For extremist women’s rightists, formal legal equality is nonmeaningful given that the sexes are basically different ( gestation being a authoritative illustration ) . Work force and adult females need hence to be treated otherwise ; non making so would be every bit absurd as handling handicapped people the same as the able-bodied by pretermiting to supply to wheelchair inclines at public edifices. Harmonizing to MacKinnon, because sexes are non every bit powerful, formal equality before the jurisprudence ‘equates substantial impotence with substantial power, and calls handling these the same “equality.” ’
Difference women’s rightists portion the position that there is an indispensable difference between work forces and adult females which the jurisprudence obscures to the latter’s disadvantage. They besides portion the position that it is impossible to suit gender differences within the broad theoretical account. They focus on the law’s contemplation of pre-legal sexual difference and its function in building, underpinning and keeping sexual difference. Difference women’s rightists see the substance of jurisprudence as implicitly reflecting a masculine position. Examples of this include the ‘reasonable man’ in the jurisprudence of civil wrong, who is imbued with male features such as the ‘customary phlegm’ one is expected to demo in the face of injury ( seeBourhill v Young[ 1943 ] AC 42 ) . Legal methods, such as the adversarial system, are besides masculine in the sense that they reflect the male halves of Olsen’s dualisms by being based on thoughts such as, in the judicial proceeding illustration, competition between abstracted peers who are presumed to be equal.

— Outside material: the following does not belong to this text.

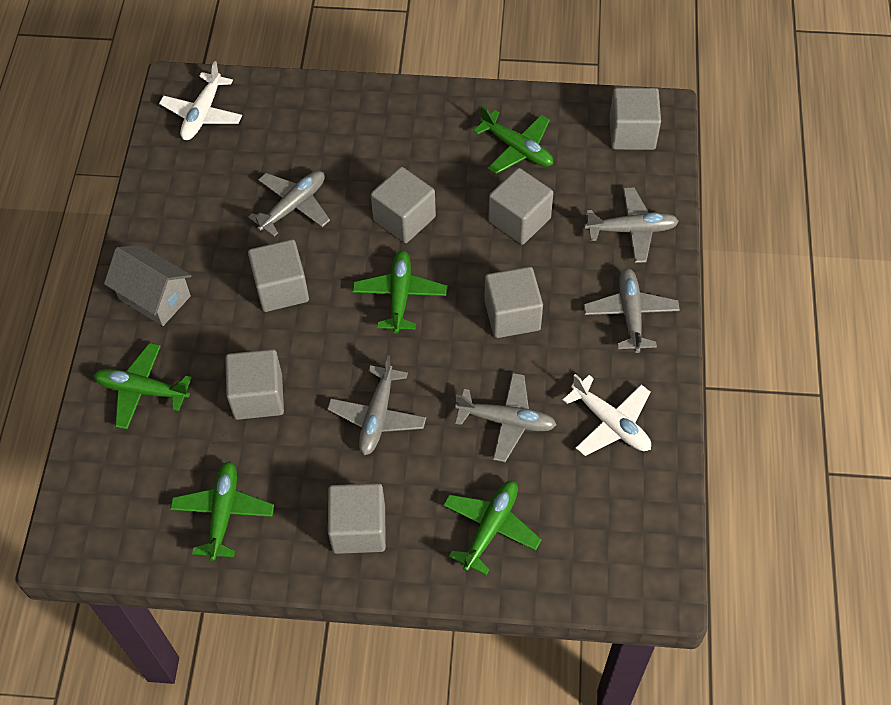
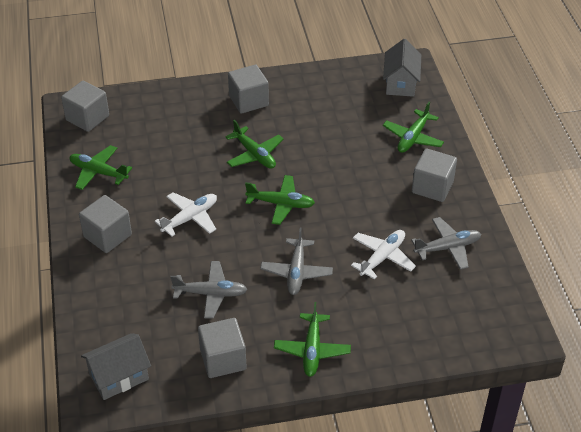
grey cube: 7 -> 5
grey house: 1 -> 2
grey plane: 5 -> 3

In decision, women’s rightists have non merely differ over the extent to which sexual differences have legal relevancy ; they have besides disagreed over whether any such sexual difference exists in the first topographic point. The latter dissension greatly influences the extent of the former. Broad women’s rightists have been to a great extent criticised by extremist and difference women’s rightists for cleaving to the thought that liberalism can take to equality for adult females when the really thoughts of liberalism – formal equality and individuality – are an bete noire to the truth that adult females are different and must be treated as such for their true value to be recognised. Equally, nevertheless, extremist and difference women’s rightists have been criticised for encompassing the thought of gender difference, for in making so, they have been guilty of essentialism: of seeing biological science as the beginning of female subjugation, intending that it is pre-social and hence immune to political alteration. So there are jobs built-in in either rejecting or accepting gender difference. Modern women’s rightists face the challenge of, amongst other things, accommodating these theoretical differences within a coherent model.